Facebook aracılığıyla erişimine izin verdiğiniz uygulamaları tespit etmek için 'Özellikler' kısmına gidip solda 'Apps' uygulamalar kısmını kontrol edebilirsiniz. Ben yaptığımda Facebook verilerime 68 uygulamanın sınırsız erişim hakkı verildiğini gördüm. Daha ürkütücüsü, daha önce sildiğim çöpçatan uygulaması Bumble'ın da hala Facebook bilgilerime erişimi olduğunu fark ettim.
Dijital verilerinizin takip edilmemesi için başka neler yapabilirsiniz? İnternette gizlilik haklarının korunması için çalışan kuruluş Open Rights Group'tan Jim Killock'un tavsiyeleri şöyle: "Daha az durum postu koymak, daha az paylaşmak ve profilinizin çıkarılmasında büyük rol oynayan Facebook'tal, beğendiğiniz sayfaları azaltmak."

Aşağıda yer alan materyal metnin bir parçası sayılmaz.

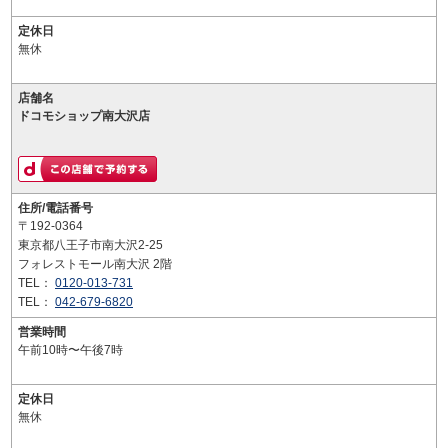
定休日
無休
店舗名
ドコモショップ南大沢店
住所/電話番号
〒192-0364
東京都八王子市南大沢2-25
フォレストモール南大沢 2階
TEL：
0120-013-731
TEL：
042-679-6820
営業時間
午前10時〜午後7時
定休日
無休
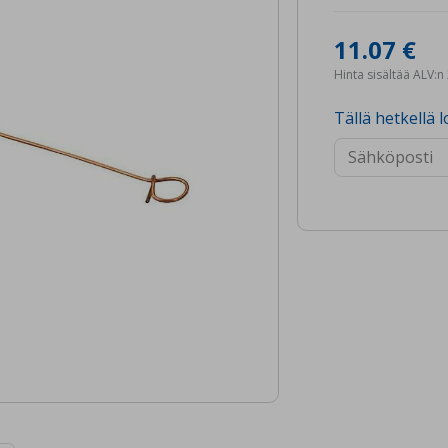
11.07 €
Hinta sisältää ALV:
Tällä hetkellä l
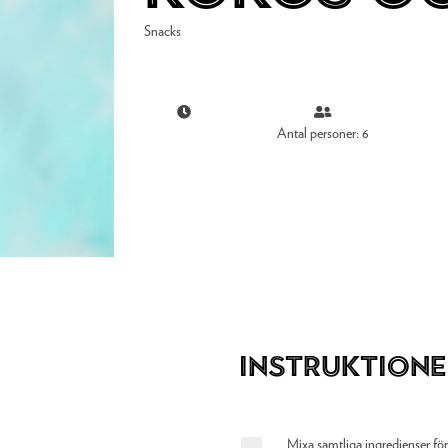
Snacks
Antal personer: 6
Instruktione
Mixa samtliga ingredienser fö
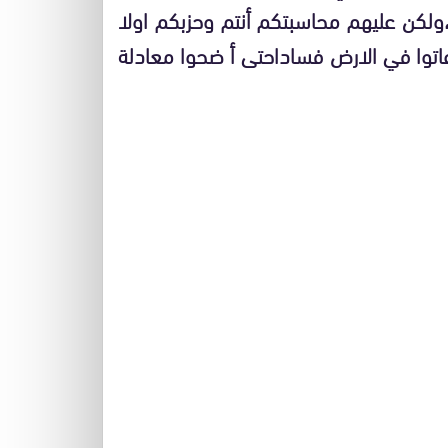
،ولكن عليهم محاسبتكم أنتم وحزبكم اولا
اتوا في الارض فساداحتى أ ضحوا معادلة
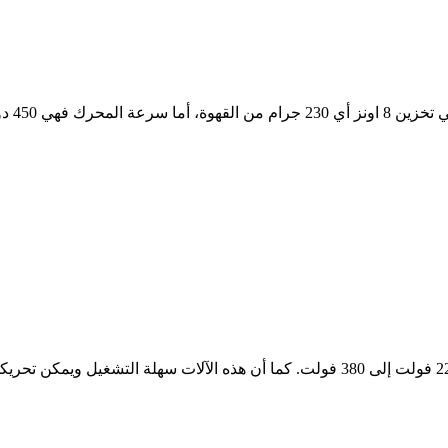
هذه رائعة. تأتي أنواع مطحنة الدقيق بسعات جهد مختلفة تتراوح من 220 فولت إلى 380 فولت.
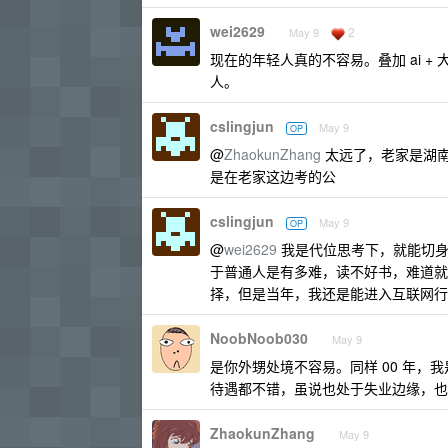
wei2629
2
May 9
现在的年轻人真的不容易。叠加 ai +
人。
cslingjun
May 9
OP
@
ZhaokunZhang
太远了，老家是湖南
是在老家这边考的公
cslingjun
May 9
OP
@
wei2629
我是代位思考下，就能切身
于普通人是有多难，读不好书，难道就
择，但是当年，我还是能进入互联网行
NoobNoob030
May 9
是你外甥处境不容易。同样 00 年，
待遇都不错，虽说也处于失业边缘，也
ZhaokunZhang
May 9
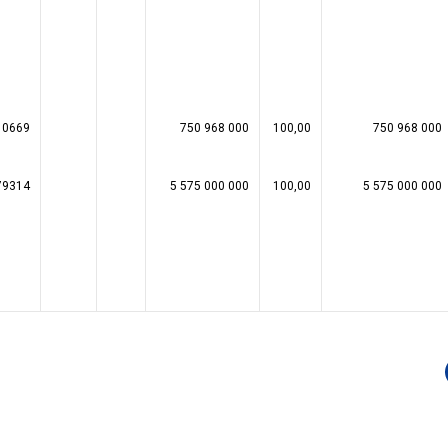
10669
750 968 000
100,00
750 968 000
79314
5 575 000 000
100,00
5 575 000 000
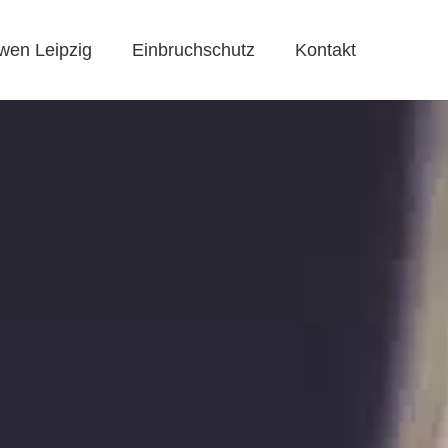
wen Leipzig
Einbruchschutz
Kontakt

Avrupa Birliği Genel Veri Korunması Düzenlemesi (GDPR) 25 Mayıs'ta yürürlüğe girecek. Bu, verilerle ilgili şirketler ve bireyler arasındaki güç dengelerinin değişmesi için önemli bir adım.
Kaltheuner, yeni yasal yükümlülüğün ülke sınırlarını kapsaması açısından önemli olduğunu söylüyor: "Bu, şirketiniz AB dışındaysa, örneğin ABD, ve AB'deki bireylere ürün ve hizmetler sunuyor, davranışları gözetliyorsa, siz de buna uymakla yükümlüsünüz. Bu özellikle, kapsamlı veri korunması rejimi bulunmayan ABD gibi ülkeler için önemli."